Pourtant, dans le camp Macron, on reste serein. "Bien sûr, ils veulent le flinguer. L'affaire fiscale était un avertissement maintenant ils vont plus loin, ils attaquent sur sa vie privée. Mais on a de quoi riposter", menace un proche qui, pensant que les bombes viennent de Matignon, menace, à demi mot, de contre-attaquer en évoquant les soupçons qui pèseraient sur la fondation de l'épouse de Manuel Valls. Serrez-vos tripes. La politique est loin et il n'y a pas de guerre propre.

Mais l'odeur de la poudre ne semble pas faire fléchir l'ancien conseiller du Président de la République même si ses proches reconnaissent : « On est emmerdé pour répondre. On ne veut pas donner le sentiment de s'excuser. Mais s'il faut, si ça prend trop d'ampleur, Emmanuel s'expliquera. Il ne faut juste pas que ça perturbe le calendrier politique».

Conscients que les menaces semblent peu efficaces, les socialistes viennent récemment d’adopter une nouvelle stratégie pour ramener le trublion dans le rang : le convaincre qu’il a une place à prendre au sein de la primaire du PS si François Hollande n'y va pas. "Manuel clive trop, il ne rassemblera pas les électeurs, la gauche du PS ne se reportera jamais sur lui. Je pense d'ailleurs qu'il ne souhaite pas se représenter. Emmanuel a donc un espace pour lui", explique un cadre socialiste. Et un autre d'ajouter : "Emmanuel ne comprend pas, parce que c'est un puceau de la politique, que s'il était candidat à la primaire, il éliminerait, de fait, un concurrence à sa gauche". Et un troisième d'ajouter : "le parti devrait quand même se demander si Emmanuel ne pourrait pas être la solution en cas de forfait de François Hollande". "Il est de la famille", ajoute un ancien ministre.

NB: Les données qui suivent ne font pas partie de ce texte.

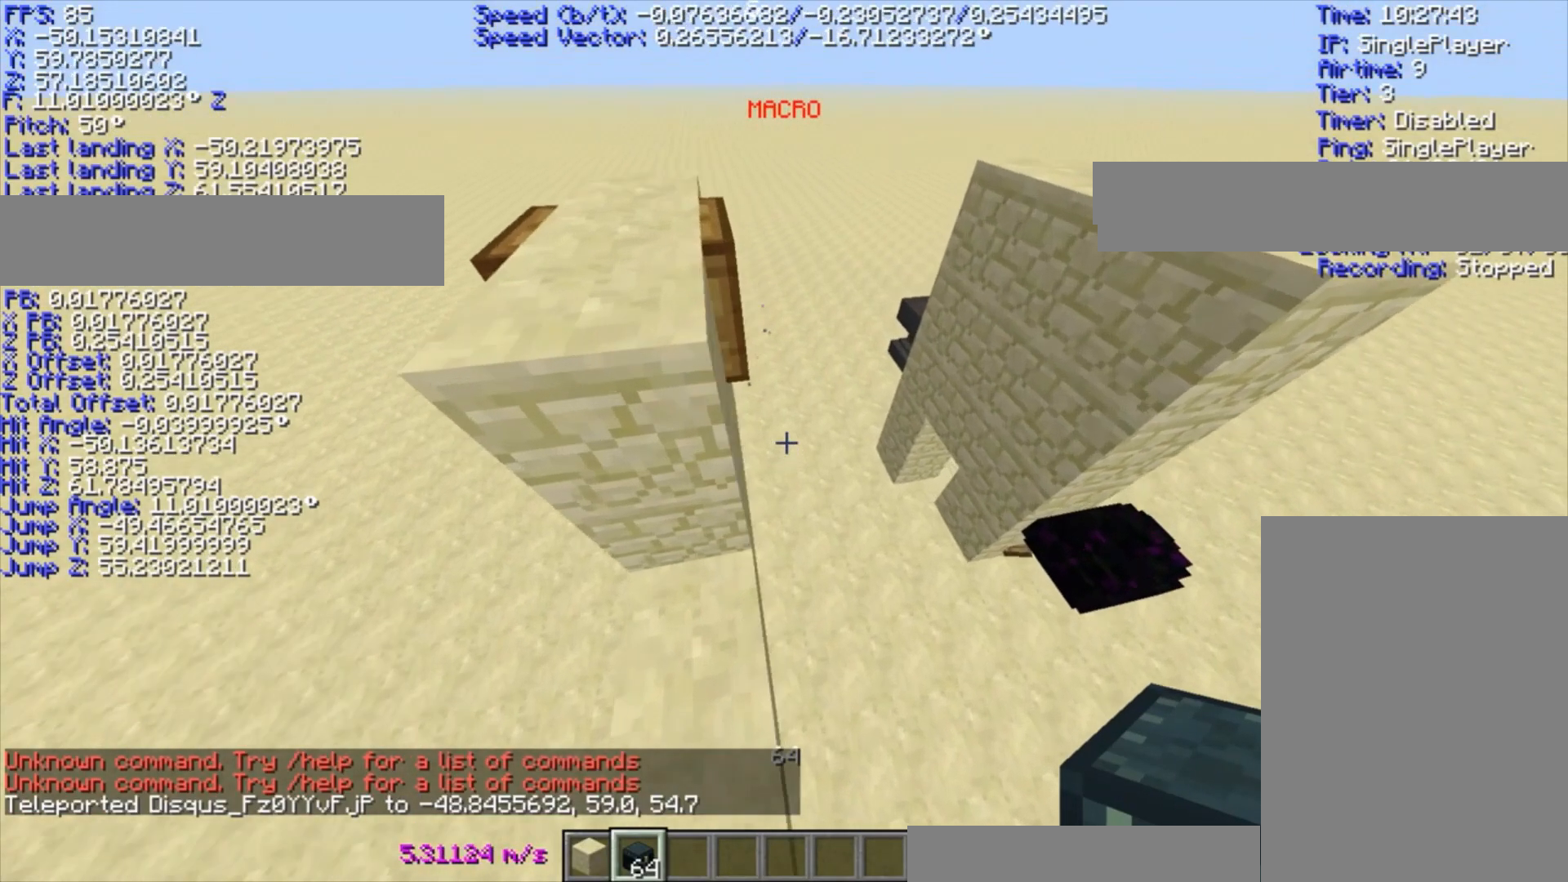
{"keys": ["a", "w"], "events": [[200, "space", "down"], [267, "a", "down"], [267, "space", "up"]]}
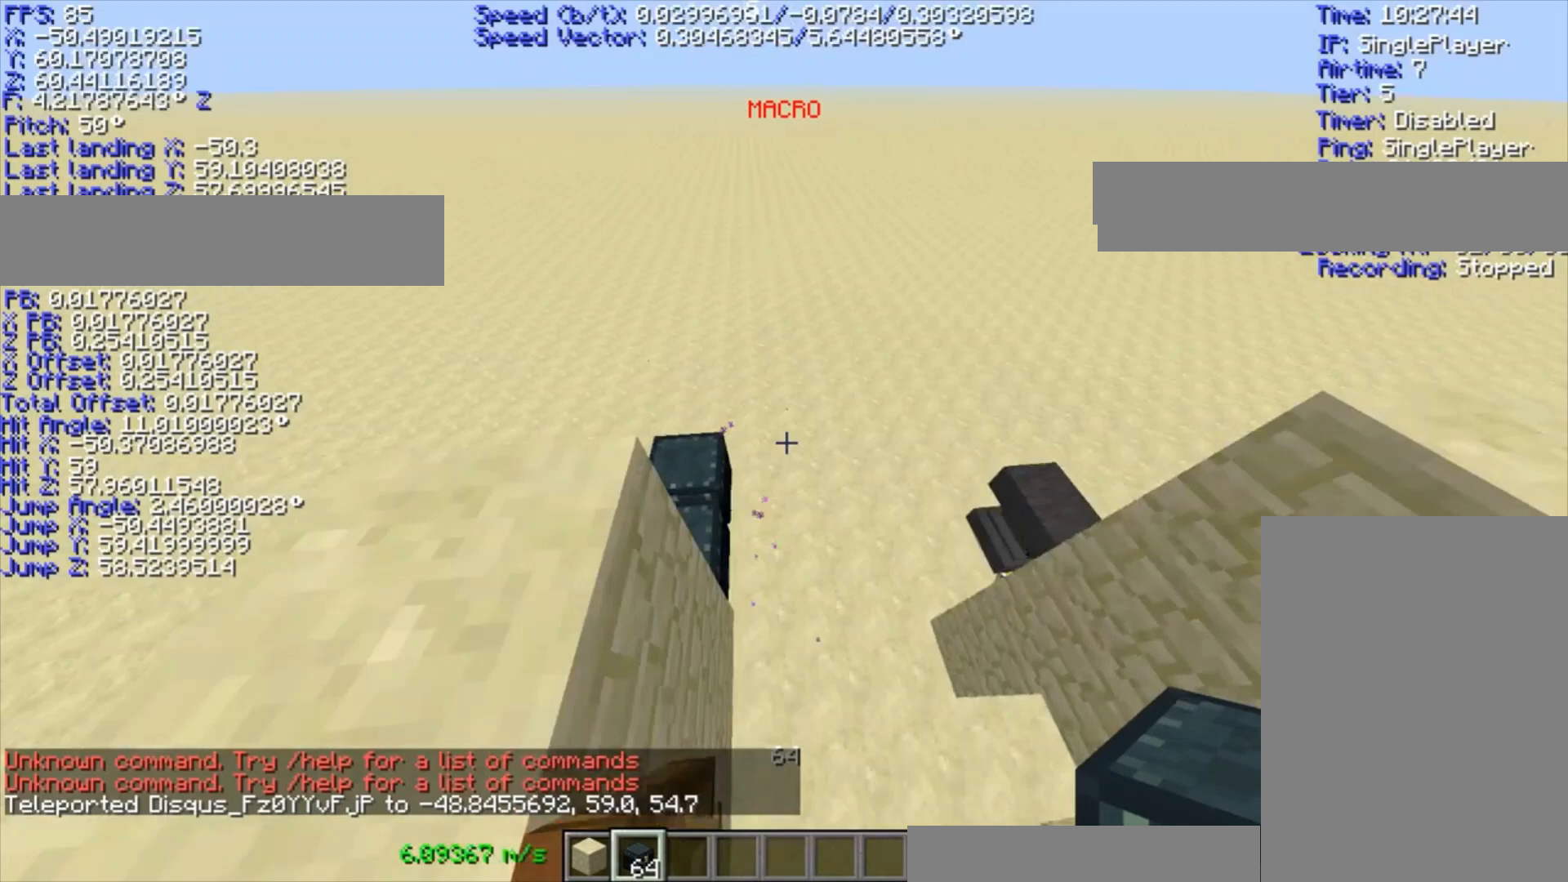
{"keys": [], "events": [[200, "w", "up"], [233, "a", "up"]]}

Mais "Emmanuel" n’est pas dupe et ses proches pas plus que lui. Pas question de se laisser piéger. Pas question d'intégrer cette primaire qui le ramènerait dans le giron d'un parti qu'il juge moribond. Pas question, en outre, d'être ainsi freiné dans sa tentative d'attirer des électeurs de droite qui seraient, à coup sûr, effrayés à l'idée de voter pour un candidat du PS. "C’est sûr et certain, on ne va pas aller dans le cirque de la primaire, on ne va pas plonger dans les guerres intestines du PS", affirme un député qui le soutien. D'autant qu'Emmanuel Macron, s'il était battu, devrait se rallier au vainqueur et abandonner toute idée de candidature dissidente, ce qui n’est pas dans son plan de carrière. Reste, entre les mains de ses opposants du PS, une arme à laquelle eux-mêmes ne croient plus guère : empêcher le jeune candidat d'avoir ses 500 signatures. Or même les plus candides reconnaissent qu'avec 95 000 adhérents, il paraît impensable qu'il ne trouve pas 500 élus prêts à le parrainer. Les socialistes vont donc devoir continuer à manier le bâton, au risque de se salir eux-mêmes.